## REQUIRED TASK
Copy the lines starting at the first line and ending at the line that contains "543 1209 38 22 21 29", changing "catalogue" to "catalog" and keeping everything else the same. Give only those lines.

## Data excerpts
+ + + + + + +
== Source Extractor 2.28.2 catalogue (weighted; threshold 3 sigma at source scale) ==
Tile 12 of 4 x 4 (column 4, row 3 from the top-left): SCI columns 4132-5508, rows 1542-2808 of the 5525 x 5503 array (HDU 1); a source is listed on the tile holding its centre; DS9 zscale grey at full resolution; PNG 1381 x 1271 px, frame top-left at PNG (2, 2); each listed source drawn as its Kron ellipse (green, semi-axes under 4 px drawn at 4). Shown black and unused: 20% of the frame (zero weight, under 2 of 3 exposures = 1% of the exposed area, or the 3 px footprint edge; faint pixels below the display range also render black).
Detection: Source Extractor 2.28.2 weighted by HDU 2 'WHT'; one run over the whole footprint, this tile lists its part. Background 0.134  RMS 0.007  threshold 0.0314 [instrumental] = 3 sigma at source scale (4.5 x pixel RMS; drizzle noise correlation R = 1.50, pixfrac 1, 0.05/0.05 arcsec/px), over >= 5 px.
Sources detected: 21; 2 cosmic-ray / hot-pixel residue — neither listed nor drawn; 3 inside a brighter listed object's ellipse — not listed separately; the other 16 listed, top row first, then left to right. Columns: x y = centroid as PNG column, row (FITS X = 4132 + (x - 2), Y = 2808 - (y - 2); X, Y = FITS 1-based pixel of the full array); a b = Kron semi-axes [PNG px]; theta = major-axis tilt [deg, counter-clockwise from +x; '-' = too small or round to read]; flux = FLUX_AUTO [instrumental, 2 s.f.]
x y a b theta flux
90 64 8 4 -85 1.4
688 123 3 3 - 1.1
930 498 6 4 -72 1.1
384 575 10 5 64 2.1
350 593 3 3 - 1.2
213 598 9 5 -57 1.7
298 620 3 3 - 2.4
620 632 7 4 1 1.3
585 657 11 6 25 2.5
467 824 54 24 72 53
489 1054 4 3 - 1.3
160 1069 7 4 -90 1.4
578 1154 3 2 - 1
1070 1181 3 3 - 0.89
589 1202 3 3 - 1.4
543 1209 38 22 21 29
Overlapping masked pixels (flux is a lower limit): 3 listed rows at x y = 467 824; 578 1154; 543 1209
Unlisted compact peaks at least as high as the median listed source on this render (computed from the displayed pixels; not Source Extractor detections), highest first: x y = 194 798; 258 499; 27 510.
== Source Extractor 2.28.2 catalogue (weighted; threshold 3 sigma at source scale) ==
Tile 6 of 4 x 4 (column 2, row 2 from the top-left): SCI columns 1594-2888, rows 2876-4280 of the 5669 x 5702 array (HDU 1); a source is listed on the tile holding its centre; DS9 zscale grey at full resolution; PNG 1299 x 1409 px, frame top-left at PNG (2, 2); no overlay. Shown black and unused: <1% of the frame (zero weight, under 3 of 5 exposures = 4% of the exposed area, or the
+ + + + + + +
## PROBLEM SOLUTION
== Source Extractor 2.28.2 catalog (weighted; threshold 3 sigma at source scale) ==
Tile 12 of 4 x 4 (column 4, row 3 from the top-left): SCI columns 4132-5508, rows 1542-2808 of the 5525 x 5503 array (HDU 1); a source is listed on the tile holding its centre; DS9 zscale grey at full resolution; PNG 1381 x 1271 px, frame top-left at PNG (2, 2); each listed source drawn as its Kron ellipse (green, semi-axes under 4 px drawn at 4). Shown black and unused: 20% of the frame (zero weight, under 2 of 3 exposures = 1% of the exposed area, or the 3 px footprint edge; faint pixels below the display range also render black).
Detection: Source Extractor 2.28.2 weighted by HDU 2 'WHT'; one run over the whole footprint, this tile lists its part. Background 0.134  RMS 0.007  threshold 0.0314 [instrumental] = 3 sigma at source scale (4.5 x pixel RMS; drizzle noise correlation R = 1.50, pixfrac 1, 0.05/0.05 arcsec/px), over >= 5 px.
Sources detected: 21; 2 cosmic-ray / hot-pixel residue — neither listed nor drawn; 3 inside a brighter listed object's ellipse — not listed separately; the other 16 listed, top row first, then left to right. Columns: x y = centroid as PNG column, row (FITS X = 4132 + (x - 2), Y = 2808 - (y - 2); X, Y = FITS 1-based pixel of the full array); a b = Kron semi-axes [PNG px]; theta = major-axis tilt [deg, counter-clockwise from +x; '-' = too small or round to read]; flux = FLUX_AUTO [instrumental, 2 s.f.]
x y a b theta flux
90 64 8 4 -85 1.4
688 123 3 3 - 1.1
930 498 6 4 -72 1.1
384 575 10 5 64 2.1
350 593 3 3 - 1.2
213 598 9 5 -57 1.7
298 620 3 3 - 2.4
620 632 7 4 1 1.3
585 657 11 6 25 2.5
467 824 54 24 72 53
489 1054 4 3 - 1.3
160 1069 7 4 -90 1.4
578 1154 3 2 - 1
1070 1181 3 3 - 0.89
589 1202 3 3 - 1.4
543 1209 38 22 21 29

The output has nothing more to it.